Sara Zawoyski, nVent’s president of systems protection and a former CFO, has worked closely with Wozniak since she arrived at Pentair in 2015. Zawoyski cited three overarching reasons for Wozniak’s success.

“It starts with her bold vision and clear strategy and the way she communicates that to the organization, which is inspirational and motivational,” Zawoyski says. Next, she believes the company’s culture is a differentiator. “Beth really sets the tone for nVent. She embodies and exemplifies our values. That’s customer first, accountability for performance, innovation, adaptability, positive energy, respect, teamwork, and absolute integrity.”

Finally, Zawoyski says, Wozniak expects continuous improvement across the business,  supported through Wozniak’s curiosity as an engineer and her desire to promote a learning culture. “It allows us to continue to challenge each other and bring new ideas to the table.”

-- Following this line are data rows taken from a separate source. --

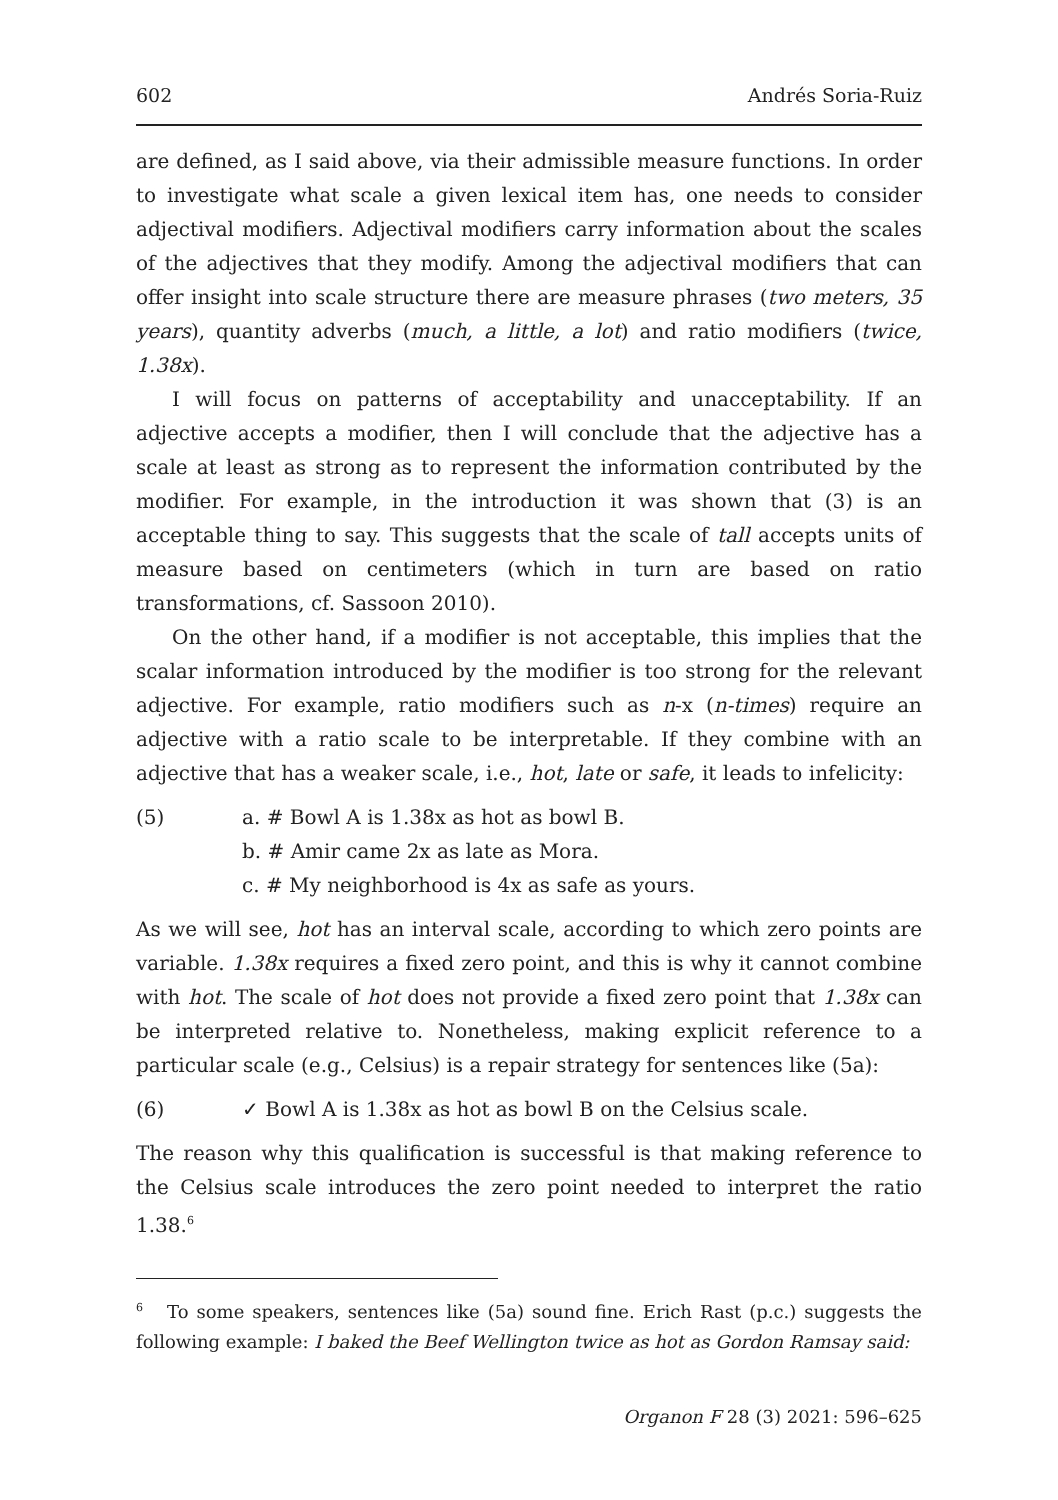602 Andrés Soria-Ruiz
are defined, as I said above, via their admissible measure functions. In order to investigate what scale a given lexical item has, one needs to consider adjectival modifiers. Adjectival modifiers carry information about the scales of the adjectives that they modify. Among the adjectival modifiers that can offer insight into scale structure there are measure phrases (two meters, 35 years), quantity adverbs (much, a little, a lot) and ratio modifiers (twice, 1.38x).
I will focus on patterns of acceptability and unacceptability. If an adjective accepts a modifier, then I will conclude that the adjective has a scale at least as strong as to represent the information contributed by the modifier. For example, in the introduction it was shown that (3) is an acceptable thing to say. This suggests that the scale of tall accepts units of measure based on centimeters (which in turn are based on ratio transformations, cf. Sassoon 2010).
On the other hand, if a modifier is not acceptable, this implies that the scalar information introduced by the modifier is too strong for the relevant adjective. For example, ratio modifiers such as n-x (n-times) require an adjective with a ratio scale to be interpretable. If they combine with an adjective that has a weaker scale, i.e., hot, late or safe, it leads to infelicity:
(5) a. # Bowl A is 1.38x as hot as bowl B.
b. # Amir came 2x as late as Mora.
c. # My neighborhood is 4x as safe as yours.
As we will see, hot has an interval scale, according to which zero points are variable. 1.38x requires a fixed zero point, and this is why it cannot combine with hot. The scale of hot does not provide a fixed zero point that 1.38x can be interpreted relative to. Nonetheless, making explicit reference to a particular scale (e.g., Celsius) is a repair strategy for sentences like (5a):
(6) ✓ Bowl A is 1.38x as hot as bowl B on the Celsius scale.
The reason why this qualification is successful is that making reference to the Celsius scale introduces the zero point needed to interpret the ratio 1.38.<sup>6</sup>
<sup>6</sup> To some speakers, sentences like (5a) sound fine. Erich Rast (p.c.) suggests the following example: I baked the Beef Wellington twice as hot as Gordon Ramsay said:
Organon F 28 (3) 2021: 596–625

Greg Scheu, who held leadership roles in the electrical and automation industry for more than 40 years, joined nVent’s board in 2021. Scheu notes that Wozniak has been savvy about building internal capabilities and acquiring companies that will foster outsize growth.

“We’ve made six acquisitions in five years, with each of those taken very carefully with the proper discipline and homework,” he says. “Beth’s got a very strong innovation DNA that she’s put into the company. It’s not just to acquire companies, but continue to create new technologies and new products.”

Wozniak has accelerated the pace of introducing new products to the marketplace. “Now it takes us less than a year to launch a new product,” she says. In 2026, nVent launched a record 86 products.

Wozniak is proud of nVent’s diverse workforce and leadership structure, and believes diversity has enhanced her company’s performance. Her nVent board consists of six women and four men and is racially diverse. Her executive team is evenly split between men and women. Wozniak stresses that she wants employees who have varying work, cultural, and geographical experience, because that brings rigor to product development discussions and other aspects of nVent’s business.

“What we do well is we come together to solve problems,” Wozniak says. Instead of assigning blame, the emphasis is on finding solutions and getting better as a company. That’s “why we attract great talent and why people want to come to work here.”